09.4 Completion Checklist

  • Sharing bound analysis computes Unique for non-escaping allocations
  • Sharing bound analysis computes Bounded(N) for values with limited sharing
  • RC header width matches sharing bound: Unique→none, ≤127→i8, ≤32K→i16
  • Runtime has ori_rc_alloc_i8, ori_rc_inc_i8, ori_rc_dec_i8 (and i16, i32)
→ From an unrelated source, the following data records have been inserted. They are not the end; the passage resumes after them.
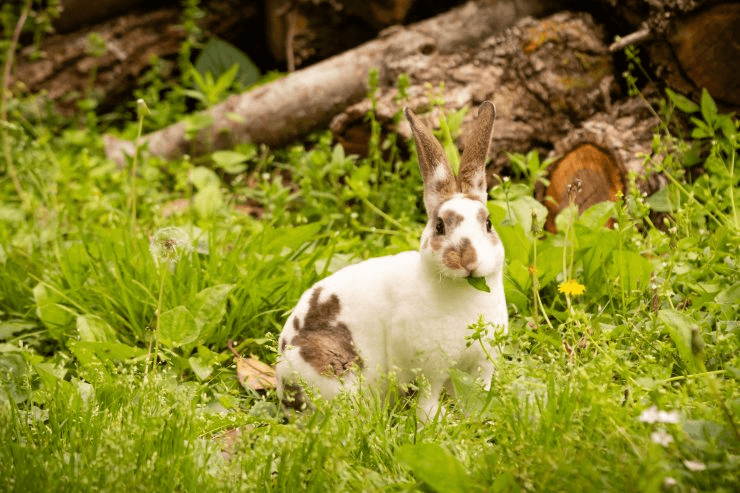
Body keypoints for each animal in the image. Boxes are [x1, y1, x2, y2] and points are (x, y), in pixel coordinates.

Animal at [274, 101, 506, 418]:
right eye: (439, 226)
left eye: (489, 223)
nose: (467, 259)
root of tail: (281, 382)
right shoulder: (430, 367)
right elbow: (429, 396)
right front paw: (433, 420)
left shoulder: (483, 362)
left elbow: (480, 389)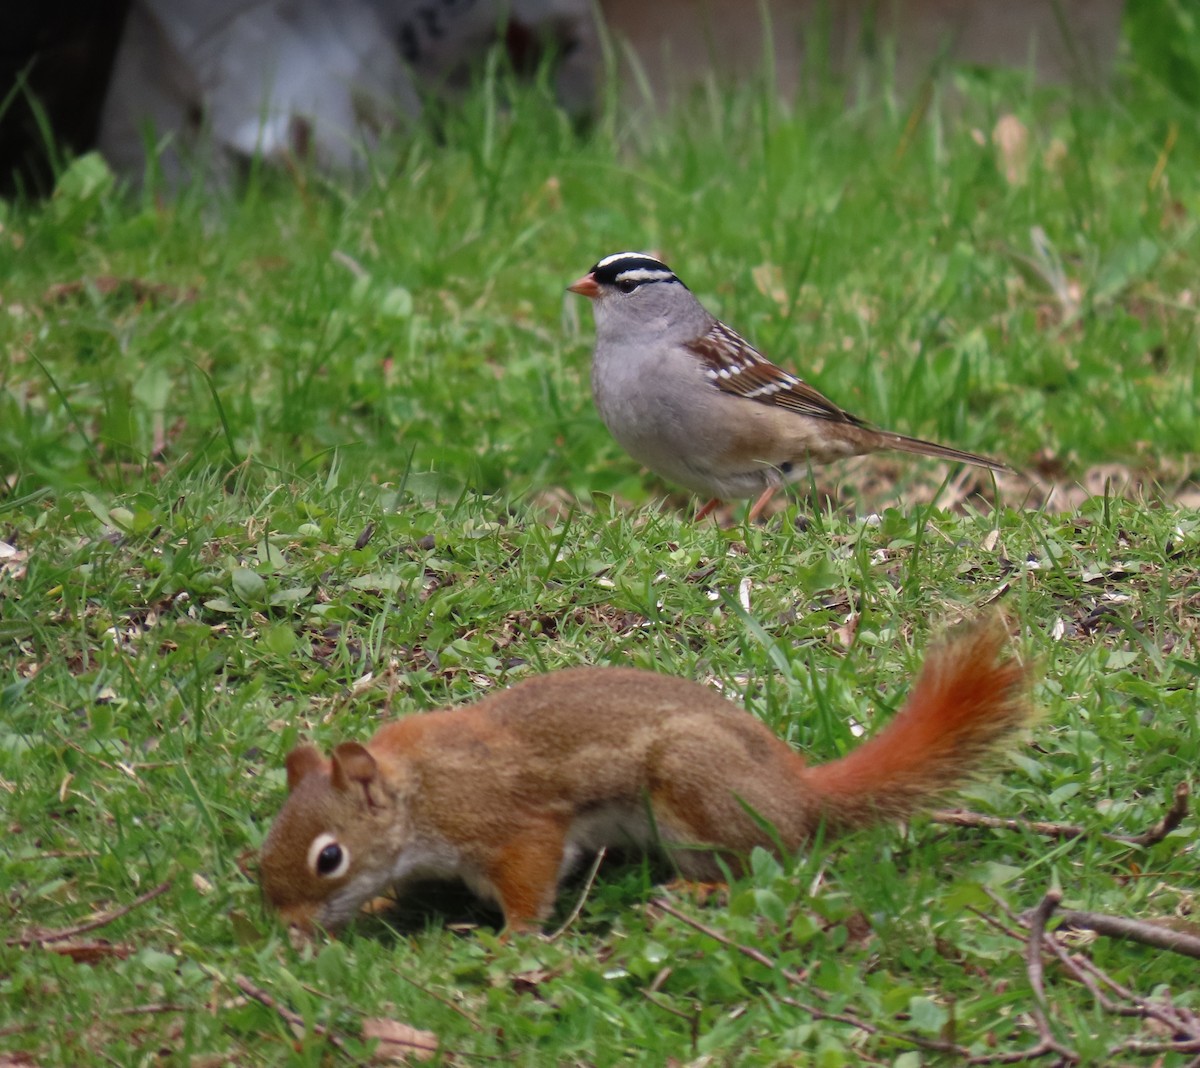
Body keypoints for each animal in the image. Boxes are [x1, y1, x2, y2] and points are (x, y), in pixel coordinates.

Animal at [262, 619, 1032, 926]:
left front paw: (512, 941)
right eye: (264, 853)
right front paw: (382, 906)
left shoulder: (511, 826)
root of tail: (799, 793)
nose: (289, 930)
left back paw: (694, 894)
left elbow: (530, 883)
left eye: (329, 858)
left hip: (693, 795)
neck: (416, 791)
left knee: (762, 867)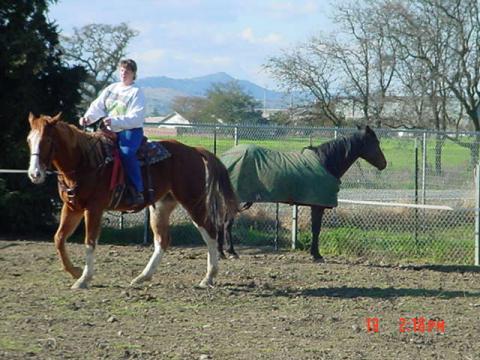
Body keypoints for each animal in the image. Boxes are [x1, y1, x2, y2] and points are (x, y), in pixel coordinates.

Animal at [26, 114, 238, 288]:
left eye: (46, 140)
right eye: (29, 140)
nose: (34, 174)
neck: (85, 162)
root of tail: (194, 149)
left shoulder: (94, 208)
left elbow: (90, 241)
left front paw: (84, 278)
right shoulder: (72, 207)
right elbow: (59, 238)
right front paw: (75, 271)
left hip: (193, 202)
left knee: (210, 232)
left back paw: (208, 277)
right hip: (160, 207)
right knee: (162, 240)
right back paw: (142, 277)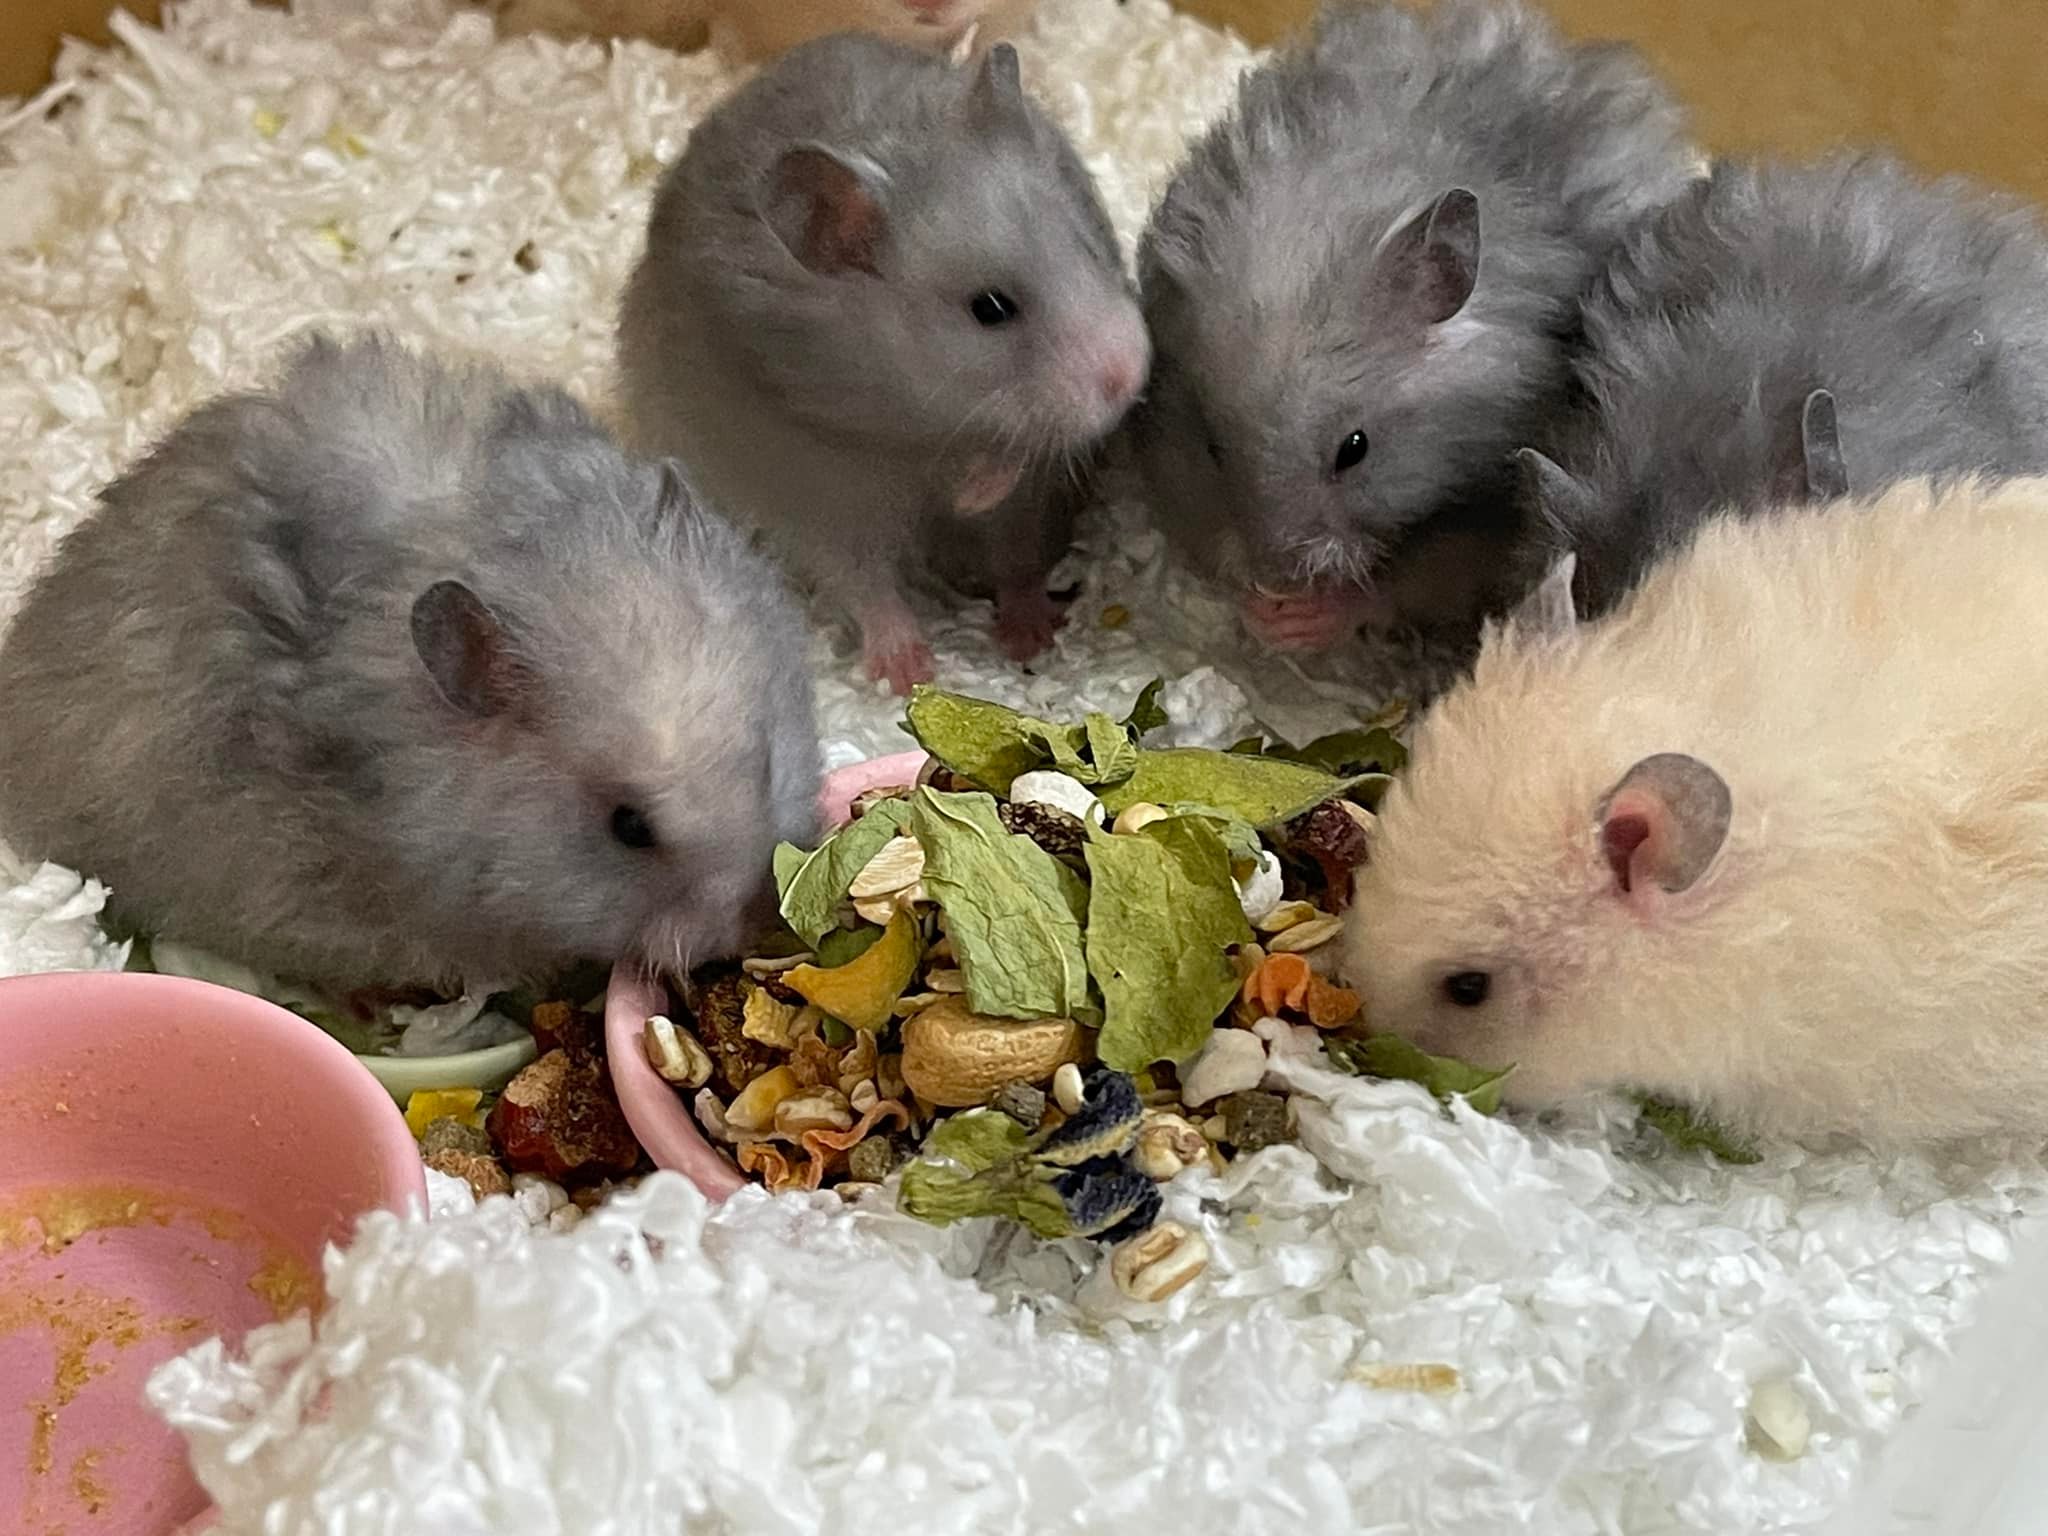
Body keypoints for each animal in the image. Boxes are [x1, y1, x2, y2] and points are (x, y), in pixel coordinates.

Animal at [617, 34, 1150, 693]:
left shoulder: (1029, 478)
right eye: (990, 309)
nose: (1131, 376)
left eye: (1087, 246)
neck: (912, 419)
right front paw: (907, 676)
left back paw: (1029, 633)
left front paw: (976, 490)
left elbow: (1016, 480)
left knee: (1017, 561)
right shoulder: (815, 477)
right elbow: (864, 583)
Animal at [1133, 0, 1698, 653]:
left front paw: (1301, 619)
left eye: (1355, 449)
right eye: (1212, 447)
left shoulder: (1499, 512)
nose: (1279, 577)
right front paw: (1257, 609)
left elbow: (1419, 577)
  • Header overflow in release mode → immortal (never freed, no crash)
  • Header overflow in debug mode → trap with diagnostic
  • ./test-all.sh green
  • ./clippy-all.sh green
  • ./diagnostics/valgrind-aot.sh clean
  • Memory measurement: per-object overhead reduced from 8 bytes to 1-4 bytes for bounded types

Exit Criteria: A program that creates 1M small heap objects with refcount ≤ 2 uses ori_rc_alloc_i8 (1-byte header), verified by grep "ori_rc_alloc_i8" in LLVM IR. Total memory reduced by ~7MB vs. current implementation. Valgrind clean.